RDBMS access via IPython
:Author: Catherine Devlin, http://catherinedevlin.blogspot.com
Introduces a %sql (or %%sql) magic.
Connect to a database, using SQLAlchemy URL
_ connect strings, then issue SQL
commands within IPython or IPython Notebook.
.. image:: https://raw.github.com/catherinedevlin/ipython-sql/master/examples/writers.png :width: 600px :alt: screenshot of ipython-sql in the Notebook
.. code-block:: python
In [1]: %load_ext sql
In [2]: %%sql postgresql://will:longliveliz@localhost/shakes
...: select * from character
...: where abbrev = 'ALICE'
...:
Out[2]: [(u'Alice', u'Alice', u'ALICE', u'a lady attending on Princess Katherine', 22)]
In [3]: result = _
In [4]: print(result)
charid charname abbrev description speechcount
=================================================================================
Alice Alice ALICE a lady attending on Princess Katherine 22
In [4]: result.keys
Out[5]: [u'charid', u'charname', u'abbrev', u'description', u'speechcount']
In [6]: result[0][0]
Out[6]: u'Alice'
In [7]: result[0].description
Out[7]: u'a lady attending on Princess Katherine'
After the first connection, connect info can be omitted::
In [8]: %sql select count(*) from work
Out[8]: [(43L,)]
Connections to multiple databases can be maintained.

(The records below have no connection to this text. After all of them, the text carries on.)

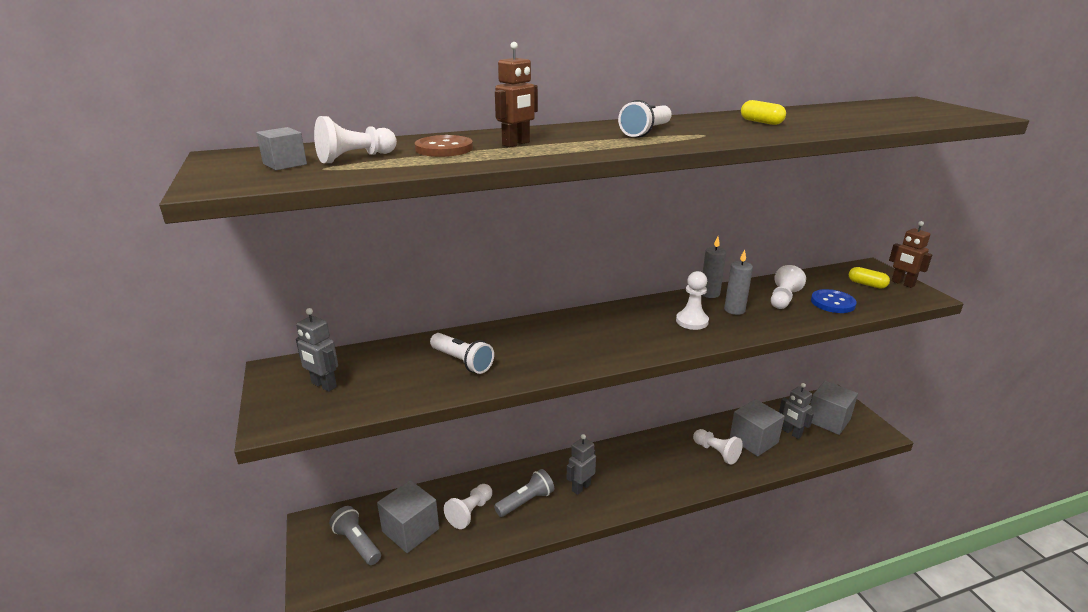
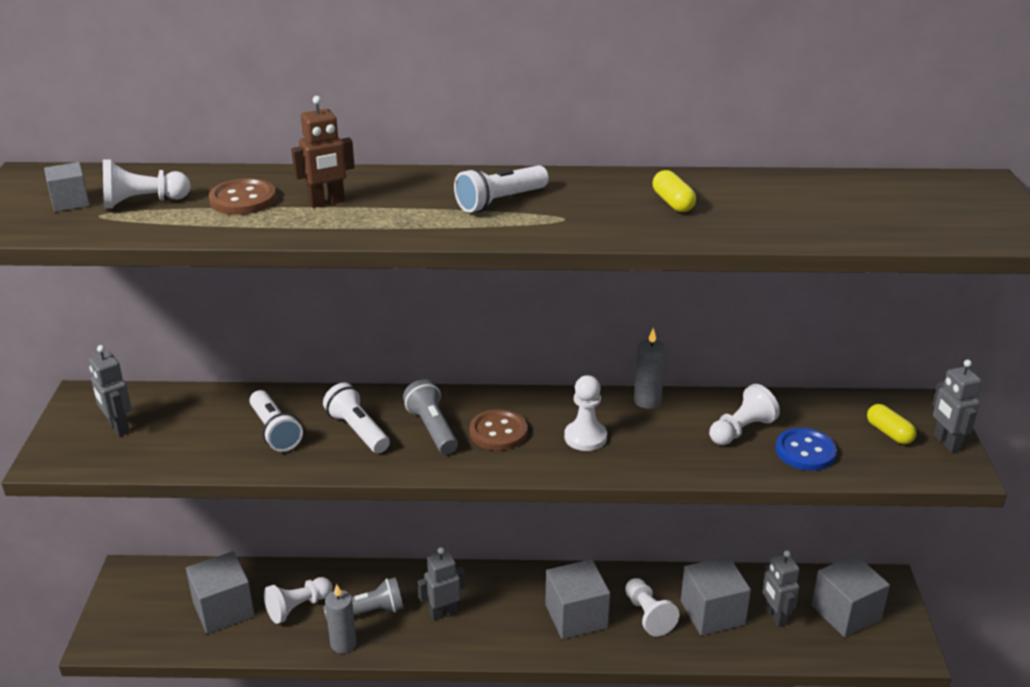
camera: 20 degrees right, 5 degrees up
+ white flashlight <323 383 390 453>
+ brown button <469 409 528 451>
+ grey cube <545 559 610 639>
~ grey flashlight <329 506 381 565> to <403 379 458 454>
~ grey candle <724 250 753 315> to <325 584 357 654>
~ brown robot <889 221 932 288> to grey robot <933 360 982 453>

You can refer to an existing connection by username@database
.. code-block:: python
In [9]: %%sql will@shakes
...: select charname, speechcount from character
...: where speechcount = (select max(speechcount)
...: from character);
...:
Out[9]: [(u'Poet', 733)]
In [10]: print(_)
charname speechcount
======================
Poet 733
If no connect string is supplied, %sql
will provide a list of existing connections;
however, if no connections have yet been made and the environment variable DATABASE_URL
is available, that will be used.
For secure access, you may dynamically access your credentials (e.g. from your system environment or getpass.getpass
) to avoid storing your password in the notebook itself. Use the $
before any variable to access it in your %sql
command.
.. code-block:: python
In [11]: user = os.getenv('SOME_USER')
....: password = os.getenv('SOME_PASSWORD')
....: connection_string = "postgresql://{user}:{password}@localhost/some_database".format(user=user, password=password)
....: %sql $connection_string
Out[11]: u'Connected: some_user@some_database'
You may use multiple SQL statements inside a single cell, but you will only see any query results from the last of them, so this really only makes sense for statements with no output
.. code-block:: python
In [11]: %%sql sqlite://
....: CREATE TABLE writer (first_name, last_name, year_of_death);
....: INSERT INTO writer VALUES ('William', 'Shakespeare', 1616);
....: INSERT INTO writer VALUES ('Bertold', 'Brecht', 1956);
....:
Out[11]: []
As a convenience, dict-style access for result sets is supported, with the leftmost column serving as key, for unique values.
.. code-block:: python
In [12]: result = %sql select * from work
43 rows affected.
In [13]: result['richard2']
Out[14]: (u'richard2', u'Richard II', u'History of Richard II', 1595, u'h', None, u'Moby', 22411, 628)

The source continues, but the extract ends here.